Dataset extract
____

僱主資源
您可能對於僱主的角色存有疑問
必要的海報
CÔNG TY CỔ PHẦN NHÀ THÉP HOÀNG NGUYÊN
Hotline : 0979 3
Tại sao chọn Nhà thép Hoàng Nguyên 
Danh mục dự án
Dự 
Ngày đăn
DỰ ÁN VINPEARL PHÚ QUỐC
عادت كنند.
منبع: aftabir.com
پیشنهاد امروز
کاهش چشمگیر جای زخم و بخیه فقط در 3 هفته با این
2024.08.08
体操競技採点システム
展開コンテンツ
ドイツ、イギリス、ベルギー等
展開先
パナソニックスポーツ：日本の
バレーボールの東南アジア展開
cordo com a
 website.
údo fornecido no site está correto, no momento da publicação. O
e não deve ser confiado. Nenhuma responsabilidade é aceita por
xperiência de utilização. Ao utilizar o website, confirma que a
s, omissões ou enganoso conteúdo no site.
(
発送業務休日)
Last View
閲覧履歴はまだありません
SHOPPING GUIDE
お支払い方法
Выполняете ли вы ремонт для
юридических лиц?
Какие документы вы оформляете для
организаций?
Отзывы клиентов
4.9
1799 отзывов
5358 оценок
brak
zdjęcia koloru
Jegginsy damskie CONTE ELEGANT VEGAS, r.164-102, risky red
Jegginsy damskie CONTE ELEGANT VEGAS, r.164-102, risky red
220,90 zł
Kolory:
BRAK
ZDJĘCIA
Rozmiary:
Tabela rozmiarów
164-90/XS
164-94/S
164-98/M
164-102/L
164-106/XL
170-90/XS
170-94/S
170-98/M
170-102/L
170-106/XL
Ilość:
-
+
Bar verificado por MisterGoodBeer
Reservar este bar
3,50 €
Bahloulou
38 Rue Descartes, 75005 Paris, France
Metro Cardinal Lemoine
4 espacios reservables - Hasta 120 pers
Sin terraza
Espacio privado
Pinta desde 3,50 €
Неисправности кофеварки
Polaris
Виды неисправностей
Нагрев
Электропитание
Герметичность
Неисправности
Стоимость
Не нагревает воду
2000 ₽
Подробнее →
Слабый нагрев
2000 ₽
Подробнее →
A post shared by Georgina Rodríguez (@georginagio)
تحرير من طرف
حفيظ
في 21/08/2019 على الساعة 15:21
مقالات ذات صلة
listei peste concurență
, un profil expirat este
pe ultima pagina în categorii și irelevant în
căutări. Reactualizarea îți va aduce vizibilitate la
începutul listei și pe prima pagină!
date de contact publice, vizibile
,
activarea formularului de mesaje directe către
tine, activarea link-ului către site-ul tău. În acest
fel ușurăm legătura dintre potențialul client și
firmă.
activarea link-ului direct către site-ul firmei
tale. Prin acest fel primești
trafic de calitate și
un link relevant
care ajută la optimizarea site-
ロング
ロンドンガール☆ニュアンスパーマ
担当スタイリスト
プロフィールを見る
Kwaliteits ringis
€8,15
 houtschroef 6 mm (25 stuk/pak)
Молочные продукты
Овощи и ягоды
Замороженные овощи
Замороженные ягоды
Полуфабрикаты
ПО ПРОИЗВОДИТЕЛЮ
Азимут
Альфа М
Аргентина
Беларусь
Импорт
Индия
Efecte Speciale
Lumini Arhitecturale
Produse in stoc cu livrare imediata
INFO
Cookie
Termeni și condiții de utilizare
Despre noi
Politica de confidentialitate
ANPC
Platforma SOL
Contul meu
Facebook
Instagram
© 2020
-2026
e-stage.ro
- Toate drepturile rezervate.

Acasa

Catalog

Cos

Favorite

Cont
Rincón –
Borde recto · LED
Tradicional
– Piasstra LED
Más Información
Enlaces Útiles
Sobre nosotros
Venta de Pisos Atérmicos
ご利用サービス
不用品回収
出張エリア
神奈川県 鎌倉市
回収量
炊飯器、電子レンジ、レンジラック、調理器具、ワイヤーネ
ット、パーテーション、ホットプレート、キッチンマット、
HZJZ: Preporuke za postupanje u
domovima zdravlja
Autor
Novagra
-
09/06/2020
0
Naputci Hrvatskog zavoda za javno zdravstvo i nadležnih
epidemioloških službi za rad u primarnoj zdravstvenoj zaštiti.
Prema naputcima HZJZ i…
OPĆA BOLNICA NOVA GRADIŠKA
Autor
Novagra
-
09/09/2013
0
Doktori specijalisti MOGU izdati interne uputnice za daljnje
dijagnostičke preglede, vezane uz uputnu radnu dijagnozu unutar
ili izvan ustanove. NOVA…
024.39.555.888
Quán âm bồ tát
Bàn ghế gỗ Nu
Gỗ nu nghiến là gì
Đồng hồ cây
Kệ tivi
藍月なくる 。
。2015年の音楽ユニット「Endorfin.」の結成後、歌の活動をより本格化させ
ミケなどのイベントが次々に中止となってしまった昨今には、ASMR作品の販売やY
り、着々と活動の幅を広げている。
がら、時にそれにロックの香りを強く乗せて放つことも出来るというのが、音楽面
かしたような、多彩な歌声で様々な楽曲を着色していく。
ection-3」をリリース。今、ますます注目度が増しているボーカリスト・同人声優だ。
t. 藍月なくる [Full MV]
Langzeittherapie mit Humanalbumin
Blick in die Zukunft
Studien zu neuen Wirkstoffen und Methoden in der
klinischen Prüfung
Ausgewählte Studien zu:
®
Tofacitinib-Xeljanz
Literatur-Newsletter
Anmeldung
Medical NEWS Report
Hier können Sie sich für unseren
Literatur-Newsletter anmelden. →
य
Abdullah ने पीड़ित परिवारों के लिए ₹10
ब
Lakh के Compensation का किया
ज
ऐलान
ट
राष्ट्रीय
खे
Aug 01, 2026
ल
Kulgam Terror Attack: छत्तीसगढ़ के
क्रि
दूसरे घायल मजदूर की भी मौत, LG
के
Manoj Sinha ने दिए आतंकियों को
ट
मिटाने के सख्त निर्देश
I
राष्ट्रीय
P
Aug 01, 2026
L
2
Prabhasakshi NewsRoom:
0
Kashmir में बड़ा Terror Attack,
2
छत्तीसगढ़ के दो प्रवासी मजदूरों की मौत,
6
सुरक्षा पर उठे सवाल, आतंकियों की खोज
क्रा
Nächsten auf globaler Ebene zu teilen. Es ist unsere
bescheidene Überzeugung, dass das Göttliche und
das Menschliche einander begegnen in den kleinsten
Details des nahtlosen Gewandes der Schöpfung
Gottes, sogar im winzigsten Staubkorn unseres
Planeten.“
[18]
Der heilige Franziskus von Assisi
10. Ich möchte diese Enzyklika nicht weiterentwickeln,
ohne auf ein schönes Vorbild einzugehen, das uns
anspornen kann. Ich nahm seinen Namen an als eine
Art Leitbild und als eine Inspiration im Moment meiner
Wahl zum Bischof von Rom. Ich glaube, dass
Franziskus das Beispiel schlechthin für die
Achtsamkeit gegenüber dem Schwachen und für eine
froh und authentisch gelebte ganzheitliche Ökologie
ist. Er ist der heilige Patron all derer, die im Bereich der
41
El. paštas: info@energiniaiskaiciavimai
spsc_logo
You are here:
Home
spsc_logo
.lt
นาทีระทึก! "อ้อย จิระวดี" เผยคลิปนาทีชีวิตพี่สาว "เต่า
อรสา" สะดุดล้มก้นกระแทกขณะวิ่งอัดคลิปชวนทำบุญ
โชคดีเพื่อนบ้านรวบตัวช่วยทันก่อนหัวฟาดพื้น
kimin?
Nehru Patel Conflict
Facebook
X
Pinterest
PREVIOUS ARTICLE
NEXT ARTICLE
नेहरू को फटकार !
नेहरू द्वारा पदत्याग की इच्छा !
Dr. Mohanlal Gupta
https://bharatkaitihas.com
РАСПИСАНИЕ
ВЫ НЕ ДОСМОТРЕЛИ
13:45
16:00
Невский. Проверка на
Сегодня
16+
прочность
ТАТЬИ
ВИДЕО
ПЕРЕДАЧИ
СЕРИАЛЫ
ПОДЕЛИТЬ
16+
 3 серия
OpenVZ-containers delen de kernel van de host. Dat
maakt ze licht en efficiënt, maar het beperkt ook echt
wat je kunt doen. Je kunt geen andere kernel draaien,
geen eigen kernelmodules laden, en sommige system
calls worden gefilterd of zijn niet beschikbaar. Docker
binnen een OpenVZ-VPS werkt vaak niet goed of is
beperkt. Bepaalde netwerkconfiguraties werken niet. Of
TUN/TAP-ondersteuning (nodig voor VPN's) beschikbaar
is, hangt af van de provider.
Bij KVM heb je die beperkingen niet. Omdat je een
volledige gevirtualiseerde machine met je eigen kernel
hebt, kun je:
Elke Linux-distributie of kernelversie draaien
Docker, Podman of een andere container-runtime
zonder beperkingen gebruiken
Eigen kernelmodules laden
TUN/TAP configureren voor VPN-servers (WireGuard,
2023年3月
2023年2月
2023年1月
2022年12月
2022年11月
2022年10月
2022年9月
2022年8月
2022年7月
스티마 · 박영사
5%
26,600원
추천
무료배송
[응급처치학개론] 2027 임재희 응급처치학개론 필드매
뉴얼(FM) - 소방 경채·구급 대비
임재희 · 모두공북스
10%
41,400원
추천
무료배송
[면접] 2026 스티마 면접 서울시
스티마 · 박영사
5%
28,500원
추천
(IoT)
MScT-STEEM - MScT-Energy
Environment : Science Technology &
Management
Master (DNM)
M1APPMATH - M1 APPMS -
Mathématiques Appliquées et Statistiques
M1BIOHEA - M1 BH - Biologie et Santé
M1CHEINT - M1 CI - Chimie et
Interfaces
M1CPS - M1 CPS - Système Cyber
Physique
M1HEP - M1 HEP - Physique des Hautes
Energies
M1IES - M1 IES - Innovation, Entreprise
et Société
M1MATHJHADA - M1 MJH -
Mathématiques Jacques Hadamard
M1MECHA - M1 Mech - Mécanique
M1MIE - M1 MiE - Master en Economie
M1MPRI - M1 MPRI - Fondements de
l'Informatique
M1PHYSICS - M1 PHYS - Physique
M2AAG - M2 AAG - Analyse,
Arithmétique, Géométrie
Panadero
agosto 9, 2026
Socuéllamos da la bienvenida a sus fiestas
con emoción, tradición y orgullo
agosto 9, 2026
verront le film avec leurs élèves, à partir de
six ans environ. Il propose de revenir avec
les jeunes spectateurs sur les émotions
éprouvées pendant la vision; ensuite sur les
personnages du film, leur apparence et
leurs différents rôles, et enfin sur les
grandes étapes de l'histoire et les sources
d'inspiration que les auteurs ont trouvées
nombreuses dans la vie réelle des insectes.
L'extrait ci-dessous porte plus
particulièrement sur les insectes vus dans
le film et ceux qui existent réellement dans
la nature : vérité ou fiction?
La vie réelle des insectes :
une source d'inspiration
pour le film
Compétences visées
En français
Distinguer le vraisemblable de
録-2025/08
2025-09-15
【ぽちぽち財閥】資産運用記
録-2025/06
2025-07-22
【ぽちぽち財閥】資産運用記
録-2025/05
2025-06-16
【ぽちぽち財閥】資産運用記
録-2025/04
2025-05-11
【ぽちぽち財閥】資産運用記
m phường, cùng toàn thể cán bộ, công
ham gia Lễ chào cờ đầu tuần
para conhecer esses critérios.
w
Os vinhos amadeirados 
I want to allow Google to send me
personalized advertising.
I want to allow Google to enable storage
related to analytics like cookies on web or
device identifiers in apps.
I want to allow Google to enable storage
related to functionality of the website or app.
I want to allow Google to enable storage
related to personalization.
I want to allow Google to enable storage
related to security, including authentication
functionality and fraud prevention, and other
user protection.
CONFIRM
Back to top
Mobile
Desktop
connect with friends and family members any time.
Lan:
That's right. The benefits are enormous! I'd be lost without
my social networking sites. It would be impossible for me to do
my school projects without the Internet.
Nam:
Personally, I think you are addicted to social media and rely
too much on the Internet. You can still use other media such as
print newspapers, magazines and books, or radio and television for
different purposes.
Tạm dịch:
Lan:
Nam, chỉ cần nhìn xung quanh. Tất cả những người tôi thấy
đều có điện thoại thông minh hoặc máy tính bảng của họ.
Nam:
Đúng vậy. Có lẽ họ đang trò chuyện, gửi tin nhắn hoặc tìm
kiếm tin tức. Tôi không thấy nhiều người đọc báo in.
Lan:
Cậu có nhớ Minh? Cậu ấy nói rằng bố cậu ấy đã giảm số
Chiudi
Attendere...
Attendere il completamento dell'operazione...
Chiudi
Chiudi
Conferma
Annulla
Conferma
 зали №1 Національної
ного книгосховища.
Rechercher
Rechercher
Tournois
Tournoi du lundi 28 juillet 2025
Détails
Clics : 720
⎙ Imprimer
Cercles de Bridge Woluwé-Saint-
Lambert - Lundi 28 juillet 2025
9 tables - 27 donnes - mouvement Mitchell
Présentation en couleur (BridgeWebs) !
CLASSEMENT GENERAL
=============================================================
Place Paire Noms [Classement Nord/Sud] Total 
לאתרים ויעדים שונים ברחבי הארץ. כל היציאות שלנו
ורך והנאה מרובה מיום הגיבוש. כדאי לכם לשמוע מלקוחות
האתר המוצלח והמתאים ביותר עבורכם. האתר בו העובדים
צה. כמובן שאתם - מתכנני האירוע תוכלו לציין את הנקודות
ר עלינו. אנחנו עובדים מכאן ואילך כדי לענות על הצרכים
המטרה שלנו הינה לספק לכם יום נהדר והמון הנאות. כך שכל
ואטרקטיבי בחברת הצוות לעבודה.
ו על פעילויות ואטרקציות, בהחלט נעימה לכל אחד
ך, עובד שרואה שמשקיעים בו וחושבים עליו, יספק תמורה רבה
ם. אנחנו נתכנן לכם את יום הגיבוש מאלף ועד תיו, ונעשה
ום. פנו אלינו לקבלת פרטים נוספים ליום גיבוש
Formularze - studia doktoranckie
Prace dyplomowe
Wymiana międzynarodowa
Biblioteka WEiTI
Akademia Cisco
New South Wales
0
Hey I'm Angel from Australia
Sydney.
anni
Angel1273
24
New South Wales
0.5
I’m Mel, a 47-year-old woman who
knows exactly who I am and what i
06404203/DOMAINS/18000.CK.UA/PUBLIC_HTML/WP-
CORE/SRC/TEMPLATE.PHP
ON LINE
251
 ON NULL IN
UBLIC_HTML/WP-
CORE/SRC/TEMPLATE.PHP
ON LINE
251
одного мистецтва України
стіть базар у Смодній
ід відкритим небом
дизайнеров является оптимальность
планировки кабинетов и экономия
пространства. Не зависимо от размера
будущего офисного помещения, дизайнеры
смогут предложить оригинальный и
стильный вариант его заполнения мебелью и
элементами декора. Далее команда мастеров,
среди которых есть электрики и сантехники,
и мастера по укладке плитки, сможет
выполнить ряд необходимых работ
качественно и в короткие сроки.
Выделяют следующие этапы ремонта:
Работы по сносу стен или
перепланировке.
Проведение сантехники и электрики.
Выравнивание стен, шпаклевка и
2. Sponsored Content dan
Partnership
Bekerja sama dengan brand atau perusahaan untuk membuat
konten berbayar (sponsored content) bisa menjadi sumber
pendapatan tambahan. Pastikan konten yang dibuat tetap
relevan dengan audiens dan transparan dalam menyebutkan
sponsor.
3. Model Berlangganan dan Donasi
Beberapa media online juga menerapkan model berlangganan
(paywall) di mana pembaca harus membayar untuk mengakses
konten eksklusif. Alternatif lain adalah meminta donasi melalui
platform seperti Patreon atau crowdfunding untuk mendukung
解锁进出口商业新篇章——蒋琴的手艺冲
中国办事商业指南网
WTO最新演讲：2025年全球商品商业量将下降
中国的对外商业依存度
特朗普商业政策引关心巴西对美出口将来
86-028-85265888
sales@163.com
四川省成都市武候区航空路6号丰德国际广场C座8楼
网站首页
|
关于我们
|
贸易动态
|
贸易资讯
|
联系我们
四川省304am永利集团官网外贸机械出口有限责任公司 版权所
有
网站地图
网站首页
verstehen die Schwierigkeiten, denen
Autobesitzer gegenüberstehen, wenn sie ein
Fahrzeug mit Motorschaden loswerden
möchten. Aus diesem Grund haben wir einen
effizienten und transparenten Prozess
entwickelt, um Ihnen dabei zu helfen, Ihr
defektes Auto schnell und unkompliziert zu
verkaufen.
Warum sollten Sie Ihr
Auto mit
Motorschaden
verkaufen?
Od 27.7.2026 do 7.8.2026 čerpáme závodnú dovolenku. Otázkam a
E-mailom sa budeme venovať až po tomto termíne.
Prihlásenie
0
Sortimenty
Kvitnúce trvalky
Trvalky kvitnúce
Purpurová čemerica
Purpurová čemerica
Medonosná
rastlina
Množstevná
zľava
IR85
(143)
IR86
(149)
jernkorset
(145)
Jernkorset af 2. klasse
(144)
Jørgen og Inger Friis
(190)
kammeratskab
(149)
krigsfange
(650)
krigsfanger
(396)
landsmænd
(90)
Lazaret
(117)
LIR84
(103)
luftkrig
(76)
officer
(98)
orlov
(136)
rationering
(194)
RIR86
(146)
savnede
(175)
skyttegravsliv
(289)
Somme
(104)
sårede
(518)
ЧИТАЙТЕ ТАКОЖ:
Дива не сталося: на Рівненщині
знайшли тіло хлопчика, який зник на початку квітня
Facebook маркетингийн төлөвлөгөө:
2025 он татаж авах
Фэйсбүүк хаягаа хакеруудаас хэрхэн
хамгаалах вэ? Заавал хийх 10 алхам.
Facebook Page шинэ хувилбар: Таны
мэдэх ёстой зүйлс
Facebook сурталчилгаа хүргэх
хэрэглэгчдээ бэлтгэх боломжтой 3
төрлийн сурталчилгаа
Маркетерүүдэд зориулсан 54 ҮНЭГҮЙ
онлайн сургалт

____

Problem to solve
In the listing above, locate the line containing "Sin terraza" and the line containing "listei peste concurență". Transcribe those two lines and everything between them, exactly as written.

Answer section
Sin terraza
Espacio privado
Pinta desde 3,50 €
Неисправности кофеварки
Polaris
Виды неисправностей
Нагрев
Электропитание
Герметичность
Неисправности
Стоимость
Не нагревает воду
2000 ₽
Подробнее →
Слабый нагрев
2000 ₽
Подробнее →
A post shared by Georgina Rodríguez (@georginagio)
تحرير من طرف
حفيظ
في 21/08/2019 على الساعة 15:21
مقالات ذات صلة
listei peste concurență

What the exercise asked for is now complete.